RAW DATA Start Marker

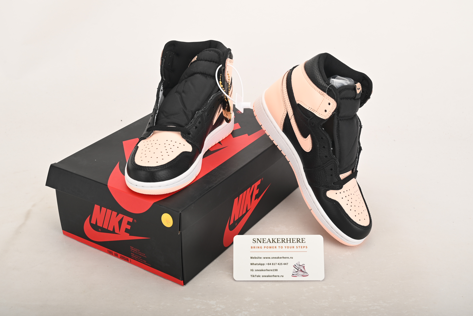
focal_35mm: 49
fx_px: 644
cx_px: 235
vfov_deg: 27.5
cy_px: 148
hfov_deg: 40.3
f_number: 11
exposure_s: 1/200
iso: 100
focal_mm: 46
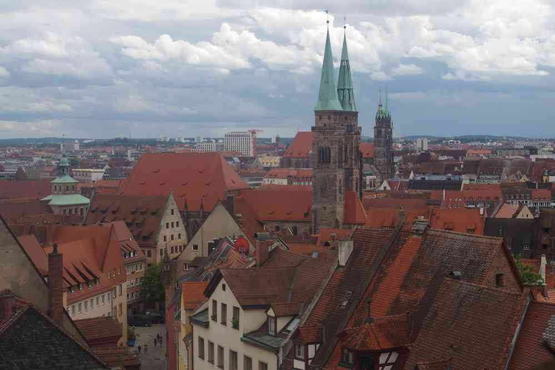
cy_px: 185
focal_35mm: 60
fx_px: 925
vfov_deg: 22.6
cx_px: 278
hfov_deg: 33.4
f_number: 11
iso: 200
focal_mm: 40
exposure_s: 1/100
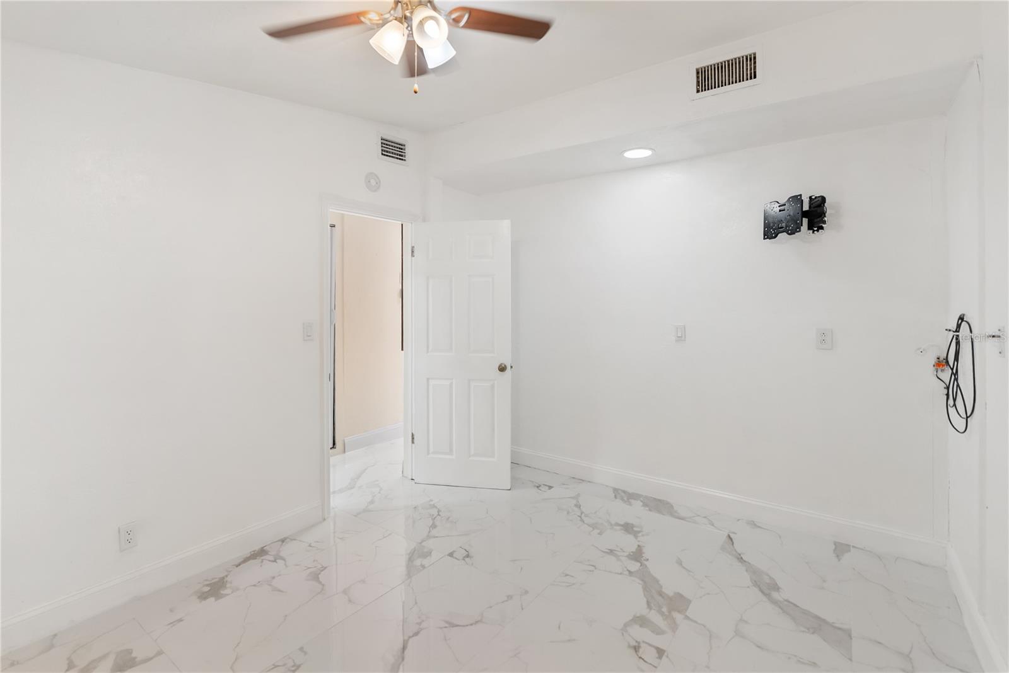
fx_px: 449
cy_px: 336
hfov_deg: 96.7
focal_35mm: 16
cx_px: 504
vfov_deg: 73.8
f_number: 2.8
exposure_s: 1/125
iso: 400
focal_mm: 16
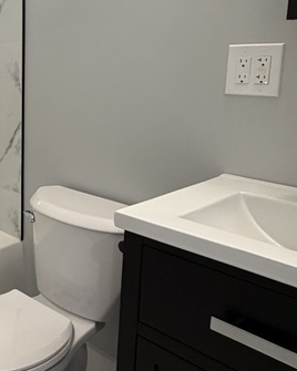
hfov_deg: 30.5
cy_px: 157
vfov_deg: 41.9
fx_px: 483
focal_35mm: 44
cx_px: -30
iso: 320
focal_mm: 2.22
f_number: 2.2
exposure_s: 1/120
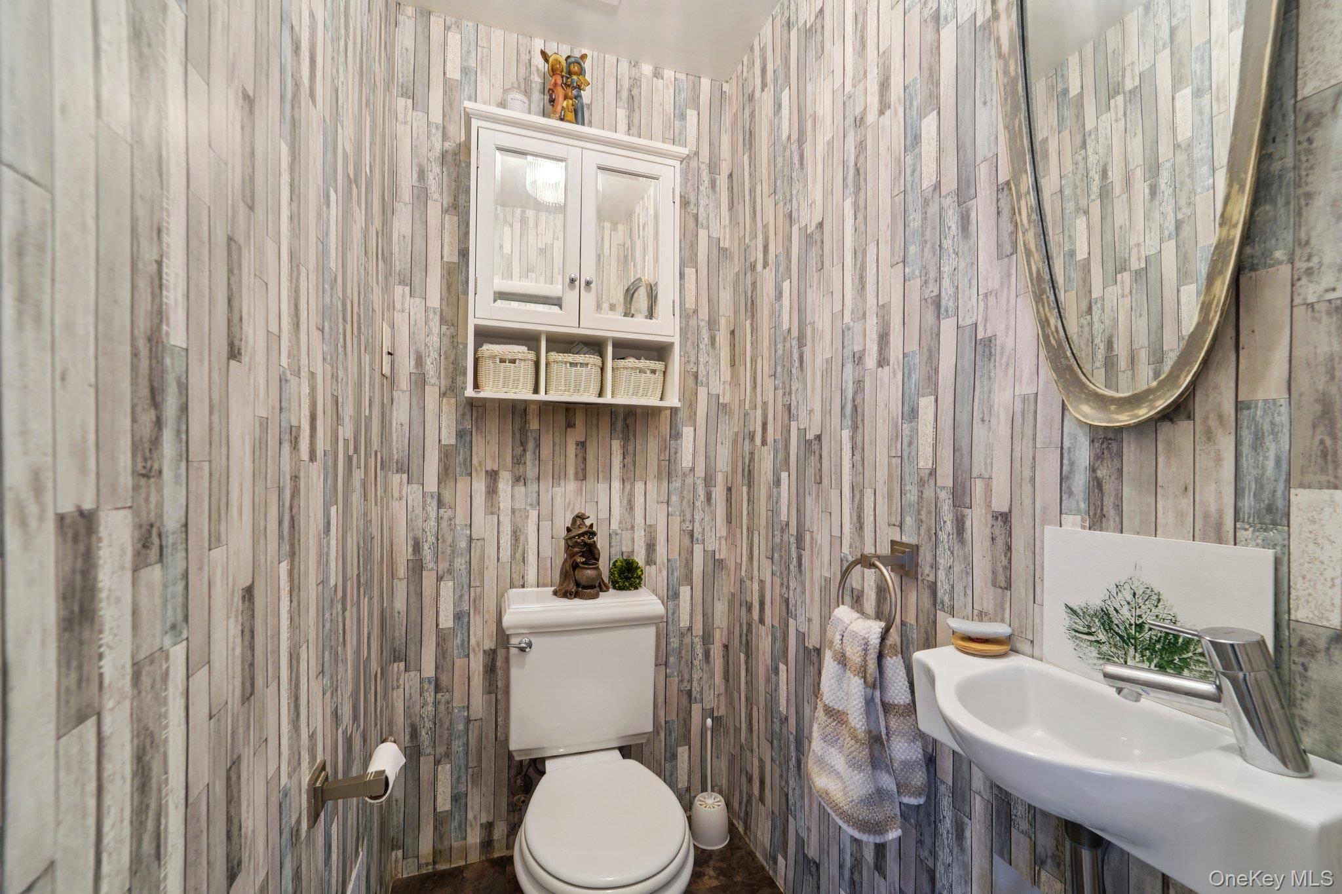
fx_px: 522
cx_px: 671
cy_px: 447
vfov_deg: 81.2
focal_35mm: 14
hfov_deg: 104.3
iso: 400
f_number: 8
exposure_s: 1/3.33
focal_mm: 14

RAW DATA End Marker

TASK REQUIREMENTS ::
Nothing may be altered when you restate the records, but every picture must be dropped.

RESULT ::
focal_35mm: 49
fx_px: 644
cx_px: 235
vfov_deg: 27.5
cy_px: 148
hfov_deg: 40.3
f_number: 11
exposure_s: 1/200
iso: 100
focal_mm: 46
cy_px: 185
focal_35mm: 60
fx_px: 925
vfov_deg: 22.6
cx_px: 278
hfov_deg: 33.4
f_number: 11
iso: 200
focal_mm: 40
exposure_s: 1/100
fx_px: 449
cy_px: 336
hfov_deg: 96.7
focal_35mm: 16
cx_px: 504
vfov_deg: 73.8
f_number: 2.8
exposure_s: 1/125
iso: 400
focal_mm: 16
hfov_deg: 30.5
cy_px: 157
vfov_deg: 41.9
fx_px: 483
focal_35mm: 44
cx_px: -30
iso: 320
focal_mm: 2.22
f_number: 2.2
exposure_s: 1/120
fx_px: 522
cx_px: 671
cy_px: 447
vfov_deg: 81.2
focal_35mm: 14
hfov_deg: 104.3
iso: 400
f_number: 8
exposure_s: 1/3.33
focal_mm: 14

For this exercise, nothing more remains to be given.